Originally posted by Chris 249

If you don't have a discard in "amateur" racing, you'll probably have a lot more requests for redress. Many times it seems that when you're mired in mid pack and having a bad race, you get slowed down by people who don't know the rules. I

I love the fact that as an elite sailor you have just blamed the majority of racing sailors for not knowing the rules, and spoiling 'a real' sailors racing. Whether this is unintended 'cognitive bias' or not you may well have just stumbled on one of the big reasons dinghy sailing is dying.

Oh come on, Jack. Not a single thing I said indicated that there was any split between "real sailors" and the rest. Everyone has a responsibility to know the rules that they are going to rely on, and how to keep a lookout. No one should expect to just be able to drive into the side of a boat, when the boat being rammed cannot get out of the way and is in the right - and yes in my last championship it happened twice.
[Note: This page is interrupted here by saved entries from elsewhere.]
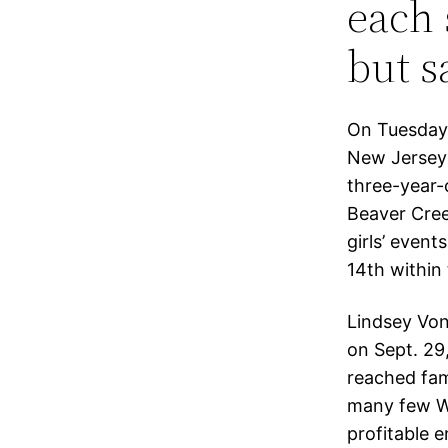
each 
but sa
On Tuesday,
New Jersey
three-year-o
Beaver Cree
girls’ event
14th within 
Lindsey Von
on Sept. 29
reached fam
many few Wi
profitable 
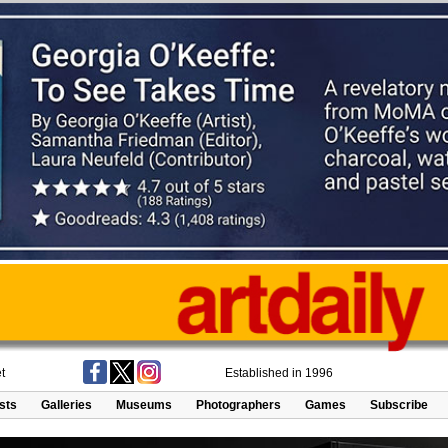
t
Established in 1996
ists
Galleries
Museums
Photographers
Games
Subscribe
It is reasonable to be frustrated when one loses at least one place in the final standings, and probably the whole regatta, because of that sort of thing.

I have put in one protest in my entire life, and that to decide a teams racing event and against a multiple national champ. I have only been protested twice and have never been DSQd, ever. When I ran a class association I created the idea of a "silver fleet" to encourage newer or less expert sailors, as well as a junior fleet, sub junior fleet and a class legal small sail. That's not the sort of thing anyone would do if they were not encouraging and respectful of sailors of all abilities.

The point was that at the moment, if I'm hit and severely slowed by someone who is in the wrong I often sigh and say "oh well, there's my drop". If I had to count all races, that would not be an option.